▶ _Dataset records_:
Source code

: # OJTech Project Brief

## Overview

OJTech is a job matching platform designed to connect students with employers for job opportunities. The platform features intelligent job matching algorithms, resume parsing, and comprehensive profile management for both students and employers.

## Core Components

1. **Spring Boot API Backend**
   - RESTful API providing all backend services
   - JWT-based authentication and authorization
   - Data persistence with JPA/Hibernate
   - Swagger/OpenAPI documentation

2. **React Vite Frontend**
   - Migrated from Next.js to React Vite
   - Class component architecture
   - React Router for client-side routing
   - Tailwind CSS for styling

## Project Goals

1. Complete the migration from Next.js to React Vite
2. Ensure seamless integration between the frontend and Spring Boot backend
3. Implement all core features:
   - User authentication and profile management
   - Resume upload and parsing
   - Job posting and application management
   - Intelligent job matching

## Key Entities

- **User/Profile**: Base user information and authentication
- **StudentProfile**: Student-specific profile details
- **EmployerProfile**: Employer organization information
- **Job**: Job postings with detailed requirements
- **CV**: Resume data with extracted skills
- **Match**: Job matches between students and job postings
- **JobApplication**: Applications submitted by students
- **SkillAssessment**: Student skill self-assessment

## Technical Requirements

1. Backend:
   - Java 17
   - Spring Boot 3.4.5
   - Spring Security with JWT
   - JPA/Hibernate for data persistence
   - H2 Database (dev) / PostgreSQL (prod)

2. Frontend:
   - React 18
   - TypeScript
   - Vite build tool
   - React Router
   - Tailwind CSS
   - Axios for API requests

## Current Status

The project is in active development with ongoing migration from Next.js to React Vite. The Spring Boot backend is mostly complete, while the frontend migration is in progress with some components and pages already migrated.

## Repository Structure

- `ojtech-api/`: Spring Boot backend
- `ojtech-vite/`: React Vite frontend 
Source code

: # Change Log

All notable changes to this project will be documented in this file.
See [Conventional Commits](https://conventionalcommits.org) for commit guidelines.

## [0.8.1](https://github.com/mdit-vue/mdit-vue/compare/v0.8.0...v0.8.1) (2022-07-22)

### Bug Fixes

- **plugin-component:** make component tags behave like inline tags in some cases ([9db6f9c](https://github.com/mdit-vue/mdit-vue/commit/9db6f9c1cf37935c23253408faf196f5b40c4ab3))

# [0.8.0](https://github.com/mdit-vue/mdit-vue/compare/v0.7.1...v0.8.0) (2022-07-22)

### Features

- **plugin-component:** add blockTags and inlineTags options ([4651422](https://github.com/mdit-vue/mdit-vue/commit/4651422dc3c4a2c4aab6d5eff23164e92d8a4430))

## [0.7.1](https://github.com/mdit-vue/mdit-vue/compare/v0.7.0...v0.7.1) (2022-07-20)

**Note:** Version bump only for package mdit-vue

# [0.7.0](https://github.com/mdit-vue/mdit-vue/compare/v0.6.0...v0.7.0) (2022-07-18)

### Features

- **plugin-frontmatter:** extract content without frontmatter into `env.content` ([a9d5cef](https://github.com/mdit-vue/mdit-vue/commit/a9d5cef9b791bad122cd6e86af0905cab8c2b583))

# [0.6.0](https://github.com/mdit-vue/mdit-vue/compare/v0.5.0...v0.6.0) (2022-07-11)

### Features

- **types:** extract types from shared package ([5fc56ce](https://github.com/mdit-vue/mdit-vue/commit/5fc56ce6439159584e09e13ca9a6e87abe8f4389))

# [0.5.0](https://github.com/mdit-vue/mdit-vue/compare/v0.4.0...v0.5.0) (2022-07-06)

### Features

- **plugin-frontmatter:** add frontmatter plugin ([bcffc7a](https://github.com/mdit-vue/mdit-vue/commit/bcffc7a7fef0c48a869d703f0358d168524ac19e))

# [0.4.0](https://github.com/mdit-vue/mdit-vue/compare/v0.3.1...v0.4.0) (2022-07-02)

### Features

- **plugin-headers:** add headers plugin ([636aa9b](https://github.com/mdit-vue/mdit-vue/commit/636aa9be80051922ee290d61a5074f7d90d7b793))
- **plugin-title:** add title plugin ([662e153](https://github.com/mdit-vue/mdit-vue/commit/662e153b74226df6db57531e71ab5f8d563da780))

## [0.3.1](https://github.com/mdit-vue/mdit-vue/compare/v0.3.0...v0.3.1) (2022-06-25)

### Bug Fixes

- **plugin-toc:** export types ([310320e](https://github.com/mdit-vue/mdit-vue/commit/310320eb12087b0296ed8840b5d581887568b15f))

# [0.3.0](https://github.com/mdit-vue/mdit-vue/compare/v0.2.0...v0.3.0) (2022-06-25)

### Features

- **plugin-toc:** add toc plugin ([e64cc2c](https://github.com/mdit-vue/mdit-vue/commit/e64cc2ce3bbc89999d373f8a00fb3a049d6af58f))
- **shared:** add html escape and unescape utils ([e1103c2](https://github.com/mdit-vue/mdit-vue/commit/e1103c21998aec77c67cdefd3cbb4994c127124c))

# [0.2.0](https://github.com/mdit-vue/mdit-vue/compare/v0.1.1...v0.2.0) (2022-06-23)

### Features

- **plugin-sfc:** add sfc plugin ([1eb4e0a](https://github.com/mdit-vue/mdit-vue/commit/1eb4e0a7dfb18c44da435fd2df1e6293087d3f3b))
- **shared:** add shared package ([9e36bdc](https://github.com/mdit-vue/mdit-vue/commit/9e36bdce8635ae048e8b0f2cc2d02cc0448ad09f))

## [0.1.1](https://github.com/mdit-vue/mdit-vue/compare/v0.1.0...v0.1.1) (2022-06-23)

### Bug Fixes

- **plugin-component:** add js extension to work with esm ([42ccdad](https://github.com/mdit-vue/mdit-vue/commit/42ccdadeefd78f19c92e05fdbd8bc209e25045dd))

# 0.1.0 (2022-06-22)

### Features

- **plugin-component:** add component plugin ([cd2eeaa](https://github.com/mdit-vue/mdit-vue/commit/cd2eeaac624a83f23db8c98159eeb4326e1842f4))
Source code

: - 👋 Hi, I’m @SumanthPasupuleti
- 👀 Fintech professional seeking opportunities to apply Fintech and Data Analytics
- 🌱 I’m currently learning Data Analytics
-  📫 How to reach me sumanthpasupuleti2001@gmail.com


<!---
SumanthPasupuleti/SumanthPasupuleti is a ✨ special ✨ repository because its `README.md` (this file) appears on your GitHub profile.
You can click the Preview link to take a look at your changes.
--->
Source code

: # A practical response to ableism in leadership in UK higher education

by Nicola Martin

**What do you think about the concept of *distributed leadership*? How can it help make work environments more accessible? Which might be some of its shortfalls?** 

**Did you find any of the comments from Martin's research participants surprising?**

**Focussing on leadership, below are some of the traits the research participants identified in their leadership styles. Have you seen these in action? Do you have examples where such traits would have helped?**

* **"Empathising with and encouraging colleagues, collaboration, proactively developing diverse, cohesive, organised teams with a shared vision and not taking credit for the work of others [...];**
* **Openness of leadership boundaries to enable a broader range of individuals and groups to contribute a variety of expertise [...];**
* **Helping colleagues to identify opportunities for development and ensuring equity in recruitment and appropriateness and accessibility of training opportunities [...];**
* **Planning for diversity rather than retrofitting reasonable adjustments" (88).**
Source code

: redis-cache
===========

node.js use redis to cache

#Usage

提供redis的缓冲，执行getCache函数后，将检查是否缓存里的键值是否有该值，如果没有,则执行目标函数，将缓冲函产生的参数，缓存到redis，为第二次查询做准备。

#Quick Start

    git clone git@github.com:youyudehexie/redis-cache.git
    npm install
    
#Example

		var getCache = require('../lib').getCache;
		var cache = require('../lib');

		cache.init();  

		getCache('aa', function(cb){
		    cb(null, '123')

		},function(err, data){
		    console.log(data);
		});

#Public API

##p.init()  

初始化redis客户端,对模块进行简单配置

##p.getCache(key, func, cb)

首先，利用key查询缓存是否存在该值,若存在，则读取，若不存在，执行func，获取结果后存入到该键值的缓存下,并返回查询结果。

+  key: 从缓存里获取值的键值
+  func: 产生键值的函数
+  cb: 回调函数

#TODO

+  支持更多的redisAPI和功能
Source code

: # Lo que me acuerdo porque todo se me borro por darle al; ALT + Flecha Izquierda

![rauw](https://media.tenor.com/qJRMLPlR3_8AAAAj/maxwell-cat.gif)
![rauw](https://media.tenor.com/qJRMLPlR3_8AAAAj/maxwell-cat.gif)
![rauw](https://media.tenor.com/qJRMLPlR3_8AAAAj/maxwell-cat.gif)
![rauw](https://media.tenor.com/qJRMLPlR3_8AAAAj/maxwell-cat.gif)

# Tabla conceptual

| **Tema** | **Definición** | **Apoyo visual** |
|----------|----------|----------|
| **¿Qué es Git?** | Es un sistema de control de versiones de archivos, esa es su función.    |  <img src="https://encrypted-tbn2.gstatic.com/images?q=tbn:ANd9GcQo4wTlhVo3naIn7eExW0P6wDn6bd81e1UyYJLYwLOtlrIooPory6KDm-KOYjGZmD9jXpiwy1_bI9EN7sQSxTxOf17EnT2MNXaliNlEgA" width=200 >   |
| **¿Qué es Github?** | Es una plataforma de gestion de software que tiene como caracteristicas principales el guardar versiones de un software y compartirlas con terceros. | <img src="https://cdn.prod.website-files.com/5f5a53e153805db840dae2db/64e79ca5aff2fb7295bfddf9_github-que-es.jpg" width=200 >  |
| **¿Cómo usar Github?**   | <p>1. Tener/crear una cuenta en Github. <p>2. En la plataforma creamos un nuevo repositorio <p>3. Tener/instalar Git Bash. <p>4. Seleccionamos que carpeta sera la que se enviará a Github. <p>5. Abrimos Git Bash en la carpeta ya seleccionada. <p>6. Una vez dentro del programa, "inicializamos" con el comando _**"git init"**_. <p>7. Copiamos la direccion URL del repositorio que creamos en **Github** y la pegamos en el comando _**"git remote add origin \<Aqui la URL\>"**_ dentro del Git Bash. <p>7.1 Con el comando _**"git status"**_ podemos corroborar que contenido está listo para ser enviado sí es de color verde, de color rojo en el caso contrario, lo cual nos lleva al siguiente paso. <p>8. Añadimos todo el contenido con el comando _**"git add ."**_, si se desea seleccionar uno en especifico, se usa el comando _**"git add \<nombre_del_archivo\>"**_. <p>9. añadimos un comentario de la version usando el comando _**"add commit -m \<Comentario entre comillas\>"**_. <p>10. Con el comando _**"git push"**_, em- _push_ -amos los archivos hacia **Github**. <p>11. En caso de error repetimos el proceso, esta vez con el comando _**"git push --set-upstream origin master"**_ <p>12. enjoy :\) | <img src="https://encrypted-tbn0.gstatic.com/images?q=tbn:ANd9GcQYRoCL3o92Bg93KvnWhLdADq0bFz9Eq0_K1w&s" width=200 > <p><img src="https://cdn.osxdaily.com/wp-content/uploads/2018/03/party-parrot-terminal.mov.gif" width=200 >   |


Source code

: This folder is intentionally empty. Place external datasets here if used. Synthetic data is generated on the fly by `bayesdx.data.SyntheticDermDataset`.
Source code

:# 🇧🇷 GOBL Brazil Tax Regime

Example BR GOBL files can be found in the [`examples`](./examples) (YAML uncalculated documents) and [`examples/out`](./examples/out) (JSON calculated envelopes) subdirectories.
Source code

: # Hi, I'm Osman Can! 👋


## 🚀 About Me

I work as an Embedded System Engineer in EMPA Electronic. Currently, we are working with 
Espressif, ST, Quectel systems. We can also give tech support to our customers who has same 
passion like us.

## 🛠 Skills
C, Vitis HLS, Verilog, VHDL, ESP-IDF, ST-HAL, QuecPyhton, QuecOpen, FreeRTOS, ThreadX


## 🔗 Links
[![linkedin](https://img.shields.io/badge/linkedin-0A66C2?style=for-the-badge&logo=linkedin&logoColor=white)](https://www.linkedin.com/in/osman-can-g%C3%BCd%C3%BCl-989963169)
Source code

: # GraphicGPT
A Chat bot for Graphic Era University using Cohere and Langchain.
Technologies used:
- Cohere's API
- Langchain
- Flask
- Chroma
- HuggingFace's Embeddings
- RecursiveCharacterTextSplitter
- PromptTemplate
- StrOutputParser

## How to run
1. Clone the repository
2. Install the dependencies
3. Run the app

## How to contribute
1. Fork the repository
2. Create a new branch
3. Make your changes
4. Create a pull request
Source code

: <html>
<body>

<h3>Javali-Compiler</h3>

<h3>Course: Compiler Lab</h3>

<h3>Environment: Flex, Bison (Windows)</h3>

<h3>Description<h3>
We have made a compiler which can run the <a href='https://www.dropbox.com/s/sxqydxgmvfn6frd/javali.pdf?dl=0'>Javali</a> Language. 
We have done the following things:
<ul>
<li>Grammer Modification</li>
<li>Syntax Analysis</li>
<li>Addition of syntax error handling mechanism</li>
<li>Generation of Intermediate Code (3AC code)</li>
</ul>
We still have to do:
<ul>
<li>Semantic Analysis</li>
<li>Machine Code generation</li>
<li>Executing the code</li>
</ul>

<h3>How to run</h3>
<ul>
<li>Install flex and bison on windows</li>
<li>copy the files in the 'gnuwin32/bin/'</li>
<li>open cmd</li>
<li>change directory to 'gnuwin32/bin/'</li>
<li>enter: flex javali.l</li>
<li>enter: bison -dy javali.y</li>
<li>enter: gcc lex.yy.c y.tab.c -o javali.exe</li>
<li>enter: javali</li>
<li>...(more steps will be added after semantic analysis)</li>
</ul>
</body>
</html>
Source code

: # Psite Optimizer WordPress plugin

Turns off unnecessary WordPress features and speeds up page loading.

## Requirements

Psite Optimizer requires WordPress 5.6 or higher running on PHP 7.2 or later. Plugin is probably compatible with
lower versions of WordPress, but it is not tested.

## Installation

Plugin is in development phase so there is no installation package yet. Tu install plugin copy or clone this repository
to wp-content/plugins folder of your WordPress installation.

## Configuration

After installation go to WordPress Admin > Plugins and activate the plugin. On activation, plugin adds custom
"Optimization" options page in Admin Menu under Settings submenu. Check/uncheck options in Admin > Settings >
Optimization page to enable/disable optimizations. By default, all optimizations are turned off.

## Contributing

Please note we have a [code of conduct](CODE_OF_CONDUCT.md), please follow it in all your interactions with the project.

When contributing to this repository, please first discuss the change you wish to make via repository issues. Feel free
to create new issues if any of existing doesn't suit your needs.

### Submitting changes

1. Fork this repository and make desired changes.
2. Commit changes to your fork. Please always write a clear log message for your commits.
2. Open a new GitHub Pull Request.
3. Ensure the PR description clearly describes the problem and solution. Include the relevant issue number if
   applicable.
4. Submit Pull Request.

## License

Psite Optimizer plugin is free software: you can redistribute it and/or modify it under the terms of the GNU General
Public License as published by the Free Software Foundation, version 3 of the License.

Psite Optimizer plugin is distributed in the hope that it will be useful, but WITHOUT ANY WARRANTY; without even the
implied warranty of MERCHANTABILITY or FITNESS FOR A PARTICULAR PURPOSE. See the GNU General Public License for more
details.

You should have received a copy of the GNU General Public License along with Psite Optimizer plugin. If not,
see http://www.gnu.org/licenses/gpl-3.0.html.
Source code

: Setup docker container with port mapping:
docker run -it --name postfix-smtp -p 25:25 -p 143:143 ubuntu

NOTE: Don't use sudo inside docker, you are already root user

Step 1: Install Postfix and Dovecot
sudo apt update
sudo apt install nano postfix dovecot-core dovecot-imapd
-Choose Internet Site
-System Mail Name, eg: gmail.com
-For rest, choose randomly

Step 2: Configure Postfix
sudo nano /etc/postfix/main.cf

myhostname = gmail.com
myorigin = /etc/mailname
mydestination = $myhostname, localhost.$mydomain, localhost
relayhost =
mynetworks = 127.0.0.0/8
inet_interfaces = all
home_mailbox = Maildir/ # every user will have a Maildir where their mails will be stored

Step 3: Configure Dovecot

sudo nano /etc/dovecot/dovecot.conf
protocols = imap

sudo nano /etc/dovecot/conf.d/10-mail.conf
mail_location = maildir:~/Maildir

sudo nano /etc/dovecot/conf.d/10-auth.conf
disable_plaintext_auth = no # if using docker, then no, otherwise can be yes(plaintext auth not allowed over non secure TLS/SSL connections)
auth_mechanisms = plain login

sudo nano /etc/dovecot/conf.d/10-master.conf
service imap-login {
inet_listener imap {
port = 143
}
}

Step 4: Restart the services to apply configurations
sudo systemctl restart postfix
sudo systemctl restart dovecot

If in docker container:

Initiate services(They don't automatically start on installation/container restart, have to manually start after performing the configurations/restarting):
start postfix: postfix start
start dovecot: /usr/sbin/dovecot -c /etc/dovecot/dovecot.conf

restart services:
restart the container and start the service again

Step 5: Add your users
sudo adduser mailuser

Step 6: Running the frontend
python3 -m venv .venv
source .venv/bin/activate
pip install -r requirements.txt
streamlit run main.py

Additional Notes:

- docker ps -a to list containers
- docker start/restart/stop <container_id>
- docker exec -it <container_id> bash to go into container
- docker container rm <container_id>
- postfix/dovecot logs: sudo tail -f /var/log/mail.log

▶ _EXERCISE DIRECTIONS_:
Copy the lines of the data above verbatim, from the line containing "## Installation" through the line containing "## Configuration", including both of those lines.

▶ _THE COMPLETED TASK_:
## Installation

Plugin is in development phase so there is no installation package yet. Tu install plugin copy or clone this repository
to wp-content/plugins folder of your WordPress installation.

## Configuration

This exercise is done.